2666

de Roberto Bolano

28 octobre 2015 - 0 commentaires

2666 (couverture)

Son Nocturne du Chili m’avait tellement plu avec ce ton monocorde pour raconter les derniers instants d’un prêtre cloué au lit tentant tant bien que mal de justifier ses malfaisances passées que je me suis lancée dans ce 2666 avec enthousiasme.  Et puis il fut tellement encensé à sa sortie que la perspective d’avoir entre les mains le dernier chef d’œuvre d’un auteur disparu trop tôt laissait entrevoir des jours, des nuits de bonheur intense. Ce ne fut pas une déception à proprement parlé, l’erreur m’en revenant complètement puisque je n’ai pris en compte que les critiques élogieuses, j’avoue que j’ai payé cette partialité par un ennui profond…pendant plus de mille pages. C’est long mille pages quand on avance à pas mesurés histoire de ne pas tomber dans le dégout. Franchement, si son style monotone convenait à la douloureuse confession de ce prêtre dans Nocturne du Chili, ici cette qualité devient un défaut exaspérant. Sans pour autant provoquer la colère chez le lecteur, un sentiment diffus de perte de temps s’installe confortablement et après il ne reste que l’humour et quelques espiègleries pour en venir à bout. Il n’était pas question d’abandonner, après tout tout le monde s’accorde à déclarer haut et fort que 2666 est un véritable prodige littéraire. Un point positif tout de même: décider de publier en un seul bloc ces cinq histoires est une bonne idée; séparément, l’intérêt du lecteur et les deux énigmes centrales de ce pavé  s’en seraient trouvés émoussés.

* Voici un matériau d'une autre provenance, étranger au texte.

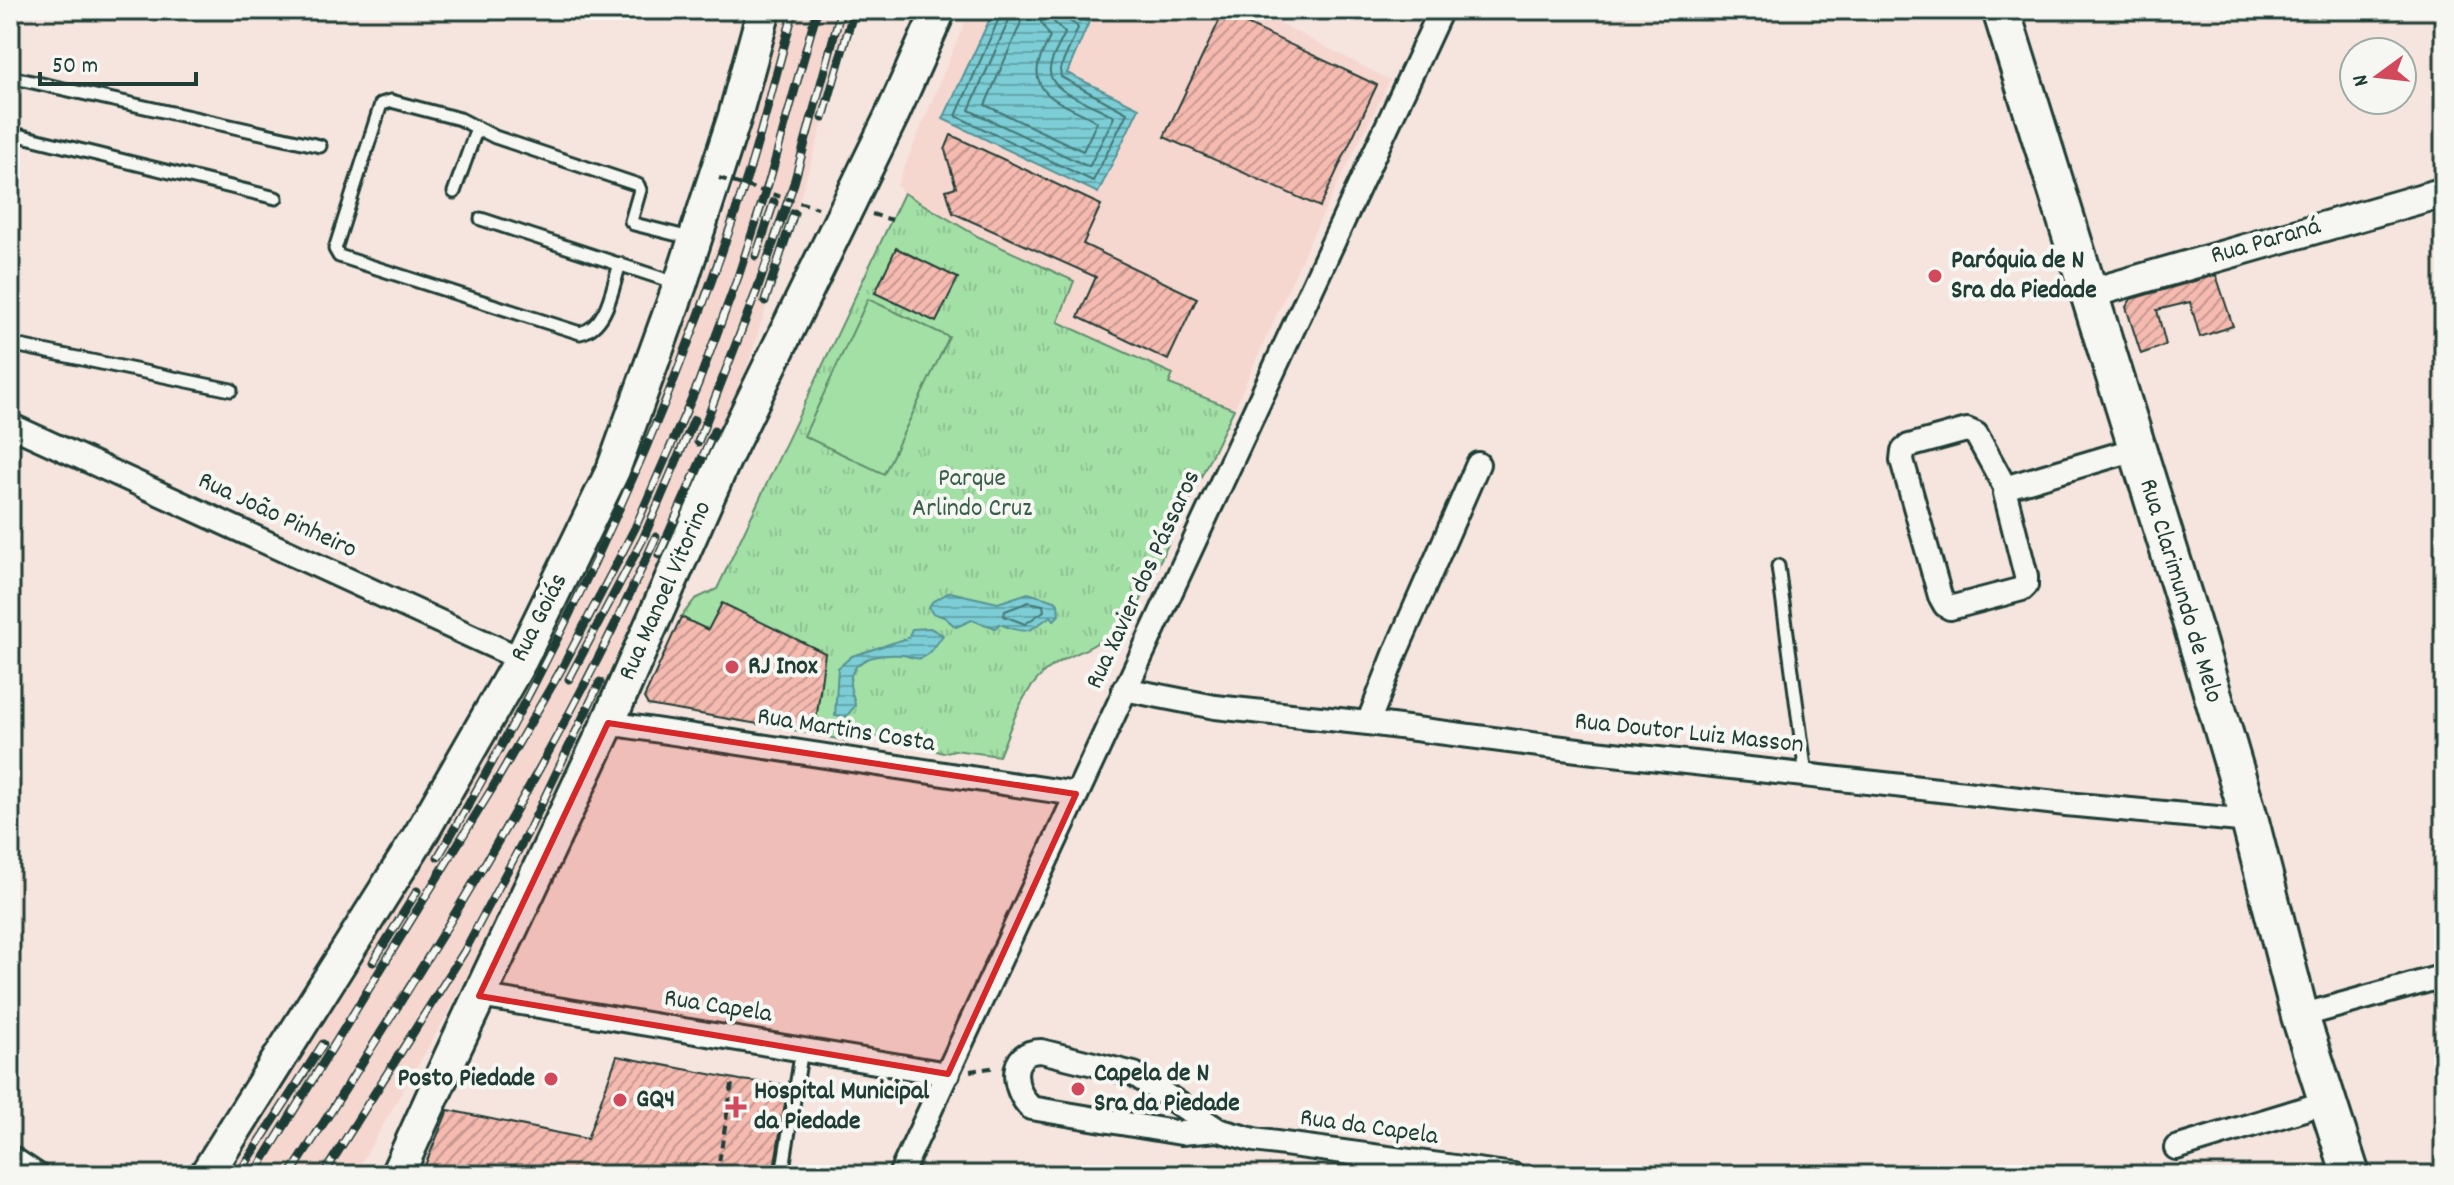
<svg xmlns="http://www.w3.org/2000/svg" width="2454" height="1185" font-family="Dekko,sans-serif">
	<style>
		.built { fill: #f6d7d0 }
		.grass { fill: url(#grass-tufts); stroke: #618e6d; stroke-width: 2 }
		.garden { fill: #a3e0a6; stroke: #618e6d; stroke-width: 2 }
		.water { fill: url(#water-rules); stroke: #579395; stroke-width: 2 }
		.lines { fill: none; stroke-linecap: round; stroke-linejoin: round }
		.shore { stroke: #447774; stroke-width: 2 }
		.building { fill: url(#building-hatch); stroke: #1f3d34; stroke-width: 2 }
		.service-casing { stroke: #1f3d34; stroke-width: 17 }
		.minor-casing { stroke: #1f3d34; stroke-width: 28 }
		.tertiary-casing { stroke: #1f3d34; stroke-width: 34 }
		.secondary-casing { stroke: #1f3d34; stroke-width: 38 }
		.primary-casing { stroke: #1f3d34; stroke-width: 42 }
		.path { stroke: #1f3d34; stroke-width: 4; stroke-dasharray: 8 6; stroke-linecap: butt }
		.service { stroke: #f6f6f2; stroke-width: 11 }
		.minor { stroke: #f6f6f2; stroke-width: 22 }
		.tertiary { stroke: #f6f6f2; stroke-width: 28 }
		.secondary { stroke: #f6f6f2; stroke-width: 32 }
		.primary { stroke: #f6f6f2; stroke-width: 36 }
		.rail-casing { stroke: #1f3d34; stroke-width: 9 }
		.rail { stroke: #f6f6f2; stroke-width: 6; stroke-dasharray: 18; stroke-linecap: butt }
		.path-bridge { stroke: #1f3d34; stroke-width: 4; stroke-dasharray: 8 6; stroke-linecap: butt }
		.marked { fill: #d62828; fill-opacity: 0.2; stroke: #d62828; stroke-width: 6; stroke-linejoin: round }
		.poi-dot { fill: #d1495b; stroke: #f6f6f2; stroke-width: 3 }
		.labels { text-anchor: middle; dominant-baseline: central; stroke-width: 8; stroke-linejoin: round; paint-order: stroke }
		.street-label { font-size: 26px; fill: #1f3d34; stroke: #f6f6f2 }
		.poi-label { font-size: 26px; font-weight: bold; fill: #1f3d34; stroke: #f6f6f2; text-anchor: start }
		.park-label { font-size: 26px; fill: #395e4b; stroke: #f6f6f2 }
	</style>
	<defs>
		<pattern id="grass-tufts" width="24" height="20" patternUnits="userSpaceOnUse" patternTransform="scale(2)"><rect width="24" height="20" fill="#a3e0a6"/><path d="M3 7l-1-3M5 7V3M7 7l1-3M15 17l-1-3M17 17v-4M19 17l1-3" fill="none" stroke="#8cc190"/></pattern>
		<pattern id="water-rules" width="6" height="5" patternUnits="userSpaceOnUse" patternTransform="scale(2)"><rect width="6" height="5" fill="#7ccdd5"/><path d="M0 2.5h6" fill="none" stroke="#65a8ae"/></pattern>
		<pattern id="building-hatch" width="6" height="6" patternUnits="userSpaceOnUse" patternTransform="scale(2)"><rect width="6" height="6" fill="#f5bab0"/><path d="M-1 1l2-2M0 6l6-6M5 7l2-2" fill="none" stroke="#c69890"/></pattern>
	</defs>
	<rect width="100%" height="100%" fill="#f6e4de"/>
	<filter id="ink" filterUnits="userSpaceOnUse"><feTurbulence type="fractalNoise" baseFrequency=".0125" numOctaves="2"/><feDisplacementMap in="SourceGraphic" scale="16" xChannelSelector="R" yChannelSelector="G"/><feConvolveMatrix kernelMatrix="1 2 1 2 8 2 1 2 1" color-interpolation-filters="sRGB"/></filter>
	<g filter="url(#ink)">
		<path class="built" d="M783,10H858L731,420L616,666L486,938L451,1008L354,1175H230L504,728L628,480L723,225Z
			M970,10H1165L1185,19L1189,10H1253L1390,80L1314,232L1234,409L1168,384L1172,373L1057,322L1074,282L978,237L904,193L897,185Z"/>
		<path class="grass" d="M904,193L979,237L1074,281L1058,322L1173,374L1169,384L1234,409L1119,645L1104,638C1089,650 1070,655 1054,665C1022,686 1013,723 999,756L954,750L943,753L915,744V742L861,735L857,739L847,741L769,725L788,669L681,617L695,599L717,589Z"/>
		<path class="garden" d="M868,299L949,337L884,474L804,436Z"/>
		<path class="water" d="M994,10H1063L1089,22L1067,73L1139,108L1098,193L943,119Z
			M950,592L998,603L1028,593L1055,601L1058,604L1059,615L1054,620L1051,616C1025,634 1028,634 999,624L996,628L972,620L956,627L944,617L932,613L929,607L932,602Z
			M930,628L943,635C938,642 930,656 921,658C916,660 909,656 902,655C883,654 853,656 850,681C849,690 855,697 855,706L845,718L835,716L838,668L852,656L908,638L912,629Z"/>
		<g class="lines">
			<path class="shore" d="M1001,10L1000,16L956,116L1093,181L1127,113L1061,77L1060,69L1078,28L1076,25L1064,18L1062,10
				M1011,10L1009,20L969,110L1089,167L1114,117C1098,104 1047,94 1050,69C1051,57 1060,45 1065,33L1054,22L1052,10
				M1023,10L1020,25L985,105L1083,151L1097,122C1077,107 1032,101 1038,66C1040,56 1046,46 1050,37L1041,22L1040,10
				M1029,602L1043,605L1044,611L1025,624L1004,616L1005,611Z"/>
		</g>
		<path class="building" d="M1223,13L1377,85L1320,207L1164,137Z
			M951,135L1101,205L1083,244L1197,298L1168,360L1078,317L1096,277L953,213L946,190L956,187L945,150Z
			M896,248L958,278L936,322L875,293Z
			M2216,275L2233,326L2200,337L2190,302L2157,310L2166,345L2141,354L2126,307L2131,299Z
			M722,603L825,653L815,729L771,721L769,725L758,724L648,705L644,698L681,617L708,630Z
			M617,1056L740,1080L788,1085L773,1175H421L448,1110L587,1139Z"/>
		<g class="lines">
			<defs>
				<path id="service" d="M10,77L320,146
					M10,133L276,198
					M454,192L477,128
					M481,219L679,284
					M620,264C612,287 608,327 580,333L339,256L335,249L381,104L391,101L460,119L495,137L638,185L640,190L631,221L634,224L694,239
					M10,344L231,390
					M1778,566L1806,775
					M782,1175L802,1049"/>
				<path id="minor" d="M10,425L521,659
					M1967,430L1976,434L2006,489L2005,493L2026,576V585L2022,589L1950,608L1945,605L1940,596L1902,460L1903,451L1909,446Z
					M2006,489L2011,486L2136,449
					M1124,689L1215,707L1368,723L1586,751L2066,804L2250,821
					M608,723L1076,794
					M1368,723L1397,649L1478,464
					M479,996L948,1074
					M2300,1016L2444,976
					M1218,1130L1181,1133L1031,1108C1012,1090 1007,1051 1041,1051L1134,1074L1218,1130L1254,1140L1514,1175
					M2176,1148L2327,1102
					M10,1157L37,1175
					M900,1175L1441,10"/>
				<path id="tertiary" d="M2088,294L2444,192"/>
				<path id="secondary" d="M206,1175L422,832L521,659L613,470L680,285L735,116L764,10
					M397,1175L451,1056L608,723L724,460L893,113L939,10"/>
				<path id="primary" d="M2001,10L2194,631L2250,821L2300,1016L2351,1175"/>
			</defs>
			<use href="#service" class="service-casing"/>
			<use href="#minor" class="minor-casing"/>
			<use href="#tertiary" class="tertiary-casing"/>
			<use href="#secondary" class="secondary-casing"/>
			<use href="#primary" class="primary-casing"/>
			<path class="path" d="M872,214L892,220
				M970,1071L997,1067
				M717,1175L733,1078"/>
			<use href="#service" class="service"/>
			<use href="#minor" class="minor"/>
			<use href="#tertiary" class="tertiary"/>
			<use href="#secondary" class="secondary"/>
			<use href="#primary" class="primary"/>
			<defs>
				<path id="rail" d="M823,118L854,10
					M756,256L774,202
					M765,301L794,213
					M698,442L757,290L794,183L841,10
					M659,555L714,431
					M569,679L643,539L694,420
					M438,857C567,639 673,409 750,168C766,116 779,62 794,10
					M373,962L417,891
					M238,1175L323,1044
					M254,1175L493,787L562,668L635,528L698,384L738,277L771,175L817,10
					M290,1175C423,969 556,761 656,537
					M323,1175L464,952L530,828L600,682"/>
			</defs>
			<use href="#rail" class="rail-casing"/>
			<use href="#rail" class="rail"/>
			<path class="path-bridge" d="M719,178L818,208"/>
		</g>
	</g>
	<path class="marked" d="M608,723L1076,794L948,1074L479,996Z"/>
	<g class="poi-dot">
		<circle cx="1935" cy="276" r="8"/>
		<circle cx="732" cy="667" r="8"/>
		<circle cx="551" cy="1079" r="8"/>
		<circle cx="1078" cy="1089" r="8"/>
		<circle cx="620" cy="1100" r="8"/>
		<path d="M732 1095h8v8h8v8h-8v8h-8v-8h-8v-8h8z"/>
	</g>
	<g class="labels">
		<g class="street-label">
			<text transform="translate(2266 242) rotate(-16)">Rua Paraná</text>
			<text transform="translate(277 516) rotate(25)">Rua João Pinheiro</text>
			<text transform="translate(1144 580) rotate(-65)">Rua Xavier dos Pássaros</text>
			<text transform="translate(666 591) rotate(-66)">Rua Manoel Vitorino</text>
			<text transform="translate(2180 591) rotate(73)">Rua Clarimundo de Melo</text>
			<text transform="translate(540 618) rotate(-63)">Rua Goiás</text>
			<text transform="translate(846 731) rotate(9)">Rua Martins Costa</text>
			<text transform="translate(1689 734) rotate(6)">Rua Doutor Luiz Masson</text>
			<text transform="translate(718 1007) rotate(9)">Rua Capela</text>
			<text transform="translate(1369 1128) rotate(8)">Rua da Capela</text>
		</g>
		<g class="poi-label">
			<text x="1951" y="261">Paróquia de N<tspan x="1951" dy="30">Sra da Piedade</tspan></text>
			<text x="748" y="667">RJ Inox</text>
			<text x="1094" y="1074">Capela de N<tspan x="1094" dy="30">Sra da Piedade</tspan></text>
			<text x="535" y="1079" text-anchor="end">Posto Piedade</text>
			<text x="754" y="1092">Hospital Municipal<tspan x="754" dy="30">da Piedade</tspan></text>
			<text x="636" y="1100">GQ4</text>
		</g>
		<g class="park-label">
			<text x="972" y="479">Parque<tspan x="972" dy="30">Arlindo Cruz</tspan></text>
		</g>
	</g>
	<rect width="2454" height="1185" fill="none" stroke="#f6f6f2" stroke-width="40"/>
	<rect x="20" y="20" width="2414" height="1145" fill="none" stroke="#1f3d34" stroke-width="3" filter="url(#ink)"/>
	<g transform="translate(2378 76) rotate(255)"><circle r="38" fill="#f6f6f2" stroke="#a0aca6" stroke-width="2"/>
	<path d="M0-6L14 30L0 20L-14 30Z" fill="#d1495b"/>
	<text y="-12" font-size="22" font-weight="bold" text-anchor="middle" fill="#1f3d34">N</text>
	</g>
	<path d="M40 72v12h156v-12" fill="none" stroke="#1f3d34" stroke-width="4"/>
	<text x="52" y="72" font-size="24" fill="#1f3d34" stroke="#f6f6f2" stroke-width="6" paint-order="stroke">50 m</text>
</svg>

2666 pivote sur deux thèmes: celui de l’éventuelle et imminente nomination d’un obscure auteur allemand au prix Nobel de littérature et une série de meurtres dans la région de Sonora à la frontière du désert de l’Arizona.

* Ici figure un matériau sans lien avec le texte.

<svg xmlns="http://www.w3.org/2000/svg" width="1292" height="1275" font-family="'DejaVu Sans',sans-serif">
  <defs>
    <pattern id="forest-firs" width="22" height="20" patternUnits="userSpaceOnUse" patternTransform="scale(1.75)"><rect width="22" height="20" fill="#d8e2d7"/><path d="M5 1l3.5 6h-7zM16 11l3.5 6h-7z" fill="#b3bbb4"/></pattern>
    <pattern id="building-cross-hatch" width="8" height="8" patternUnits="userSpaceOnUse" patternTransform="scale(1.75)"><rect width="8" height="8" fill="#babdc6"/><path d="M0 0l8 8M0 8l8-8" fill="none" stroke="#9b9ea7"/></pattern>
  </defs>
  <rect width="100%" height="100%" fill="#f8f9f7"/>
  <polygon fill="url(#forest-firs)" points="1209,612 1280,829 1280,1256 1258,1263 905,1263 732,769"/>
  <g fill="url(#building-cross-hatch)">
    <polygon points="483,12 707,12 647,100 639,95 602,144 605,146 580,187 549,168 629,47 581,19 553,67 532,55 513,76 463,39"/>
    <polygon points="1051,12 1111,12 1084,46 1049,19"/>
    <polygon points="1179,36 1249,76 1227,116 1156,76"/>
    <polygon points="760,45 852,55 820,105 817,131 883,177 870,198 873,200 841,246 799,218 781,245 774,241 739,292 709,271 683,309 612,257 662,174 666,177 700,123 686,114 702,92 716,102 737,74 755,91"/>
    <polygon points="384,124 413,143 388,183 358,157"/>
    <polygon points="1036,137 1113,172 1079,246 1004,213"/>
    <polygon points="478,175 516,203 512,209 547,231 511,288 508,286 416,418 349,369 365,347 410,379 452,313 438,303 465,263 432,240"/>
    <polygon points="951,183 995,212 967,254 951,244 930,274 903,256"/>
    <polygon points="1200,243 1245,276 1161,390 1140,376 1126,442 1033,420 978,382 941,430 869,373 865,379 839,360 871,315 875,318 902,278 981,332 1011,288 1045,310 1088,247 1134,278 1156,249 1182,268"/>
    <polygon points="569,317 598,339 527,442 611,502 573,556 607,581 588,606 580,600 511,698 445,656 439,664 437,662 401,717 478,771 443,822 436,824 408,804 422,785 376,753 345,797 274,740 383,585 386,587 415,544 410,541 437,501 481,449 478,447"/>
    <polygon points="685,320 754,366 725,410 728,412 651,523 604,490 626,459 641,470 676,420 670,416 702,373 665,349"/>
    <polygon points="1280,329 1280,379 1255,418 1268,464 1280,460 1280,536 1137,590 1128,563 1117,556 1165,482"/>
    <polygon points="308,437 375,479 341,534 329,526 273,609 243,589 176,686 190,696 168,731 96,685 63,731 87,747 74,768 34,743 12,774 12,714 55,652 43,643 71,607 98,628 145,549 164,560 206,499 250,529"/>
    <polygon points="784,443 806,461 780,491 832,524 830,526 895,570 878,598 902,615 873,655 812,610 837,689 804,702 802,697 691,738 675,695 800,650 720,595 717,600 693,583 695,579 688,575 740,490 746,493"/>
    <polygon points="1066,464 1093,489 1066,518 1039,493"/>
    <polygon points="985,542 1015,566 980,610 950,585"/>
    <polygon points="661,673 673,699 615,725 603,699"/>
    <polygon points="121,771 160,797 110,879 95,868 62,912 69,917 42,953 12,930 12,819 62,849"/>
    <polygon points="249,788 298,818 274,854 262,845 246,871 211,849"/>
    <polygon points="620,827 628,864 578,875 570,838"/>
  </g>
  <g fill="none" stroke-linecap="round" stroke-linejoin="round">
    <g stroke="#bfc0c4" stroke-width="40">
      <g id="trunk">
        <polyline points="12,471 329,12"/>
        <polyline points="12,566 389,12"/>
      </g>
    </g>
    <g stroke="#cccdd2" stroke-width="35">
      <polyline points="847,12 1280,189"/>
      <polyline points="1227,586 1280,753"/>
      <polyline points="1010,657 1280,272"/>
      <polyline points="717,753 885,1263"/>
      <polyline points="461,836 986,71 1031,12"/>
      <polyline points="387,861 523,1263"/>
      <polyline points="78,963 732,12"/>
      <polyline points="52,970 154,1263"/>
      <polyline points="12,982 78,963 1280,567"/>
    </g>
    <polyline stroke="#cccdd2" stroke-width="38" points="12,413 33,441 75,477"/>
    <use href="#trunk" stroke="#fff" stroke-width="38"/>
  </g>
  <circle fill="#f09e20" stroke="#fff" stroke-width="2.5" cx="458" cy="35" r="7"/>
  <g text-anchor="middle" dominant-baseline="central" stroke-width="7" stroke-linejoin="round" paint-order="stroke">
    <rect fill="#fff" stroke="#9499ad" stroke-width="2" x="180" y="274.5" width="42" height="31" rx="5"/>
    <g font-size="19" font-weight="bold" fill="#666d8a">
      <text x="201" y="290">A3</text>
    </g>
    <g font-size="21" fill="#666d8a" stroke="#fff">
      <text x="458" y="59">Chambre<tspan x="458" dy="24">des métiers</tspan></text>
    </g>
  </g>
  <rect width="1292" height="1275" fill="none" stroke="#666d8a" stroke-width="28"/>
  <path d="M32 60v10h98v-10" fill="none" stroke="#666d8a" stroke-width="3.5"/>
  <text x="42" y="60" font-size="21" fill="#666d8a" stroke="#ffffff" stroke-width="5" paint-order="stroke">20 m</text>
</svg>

Quatre universitaires européens liés par un indéfectible amour pour la littérature allemande et en particulier pour l’œuvre de l’un d’entre eux, Archimboldi, auteur discret et secret dont l’attitude rappelle celle d’un Pynchon face au public et à la presse, partent à sa recherche au Mexique sur la foi d’une rumeur de seconde main (la partie des critiques). De cette passion commune, seules les retrouvailles avec leur idole sauveraient les amours tristes et grises qui se tissent entre les quatre protagonistes. Amalfitano, professeur ayant perdu la fibre d’enseigner quoique ce soit à qui ce soit, les aide dans leur enquête. Mais Amalfitano a bien mieux à faire que ça. Son temps se partage entre l’examen de détérioration d’un livre suspendu à fil à linge, les souvenirs d’une épouse complètement folle dont il n’a que peu de nouvelles et une fille qu’il aimerait savoir à l’abri de ces meurtres et loin de cette racaille qu’elle fréquente (partie d’Amalfitano). Ah, ces meurtres dont on nous rabat les oreilles… 430 pages de litanies! Même les rares incursions hors « crimes » ne parviennent pas à étouffer ces bâillements d’ennui ( partie des crimes) mais on a la joie de rencontrer un jeune journaliste-reporteur spécialisé dans les sujets sociétaux qui, tout le temps où il travaille sur Detroit, vous offre une bouffée d’oxygène jusqu’à ce qu’il remplace un collègue pour un match de boxe qui se déroule où? A Santa Teresa, un joli petit coin de la région de Sonoma pour tout apprenti meurtrier (partie de Fate). Et enfin, le Saint Graal (la partie Archimboldi),où l’énigmatique auteur qui n’en finit pas de se dérober se révèlerait enfin et mettrait un terme à cette lecture poussive.

Des passages plairont comme ceux qui abordent la littérature, la portée de l’œuvre de certains écrivains, les difficiles relations et tentations des écrivains avec le pouvoir (il a une dent contre les auteurs chiliens visiblement), la relation à l’art. Sa tentative de maintenir une sorte de suspense avec tous ces crimes ne réussit pas à exalter l’esprit endormi du lecteur qui peine à justifier une curiosité soutenue durant plus de mille pages. C’est chiant d’un bout à l’autre mais au moment où l’on se décide à abandonner la lecture, un petit évènement nous pousse à continuer. L’envie de savoir, la curiosité et puis au 3/4 du livre, on se sent bête devant notre indifférence. Par orgueil, on en vient à bout. Mais il paraît que c’est un chef-d’œuvre lequel est passé sur mon insignifiante personne comme un pet sur une plaque d’huile. Par contre, le lire pour y pêcher des idées de lectures.

Entendons-nous, je n’ai pas détesté ce pavé, je ne l’ai pas aimé non plus, il est assommant c’est tout. Cette uniformité dans le ton lasse.

En vous souhaitant une bonne lecture.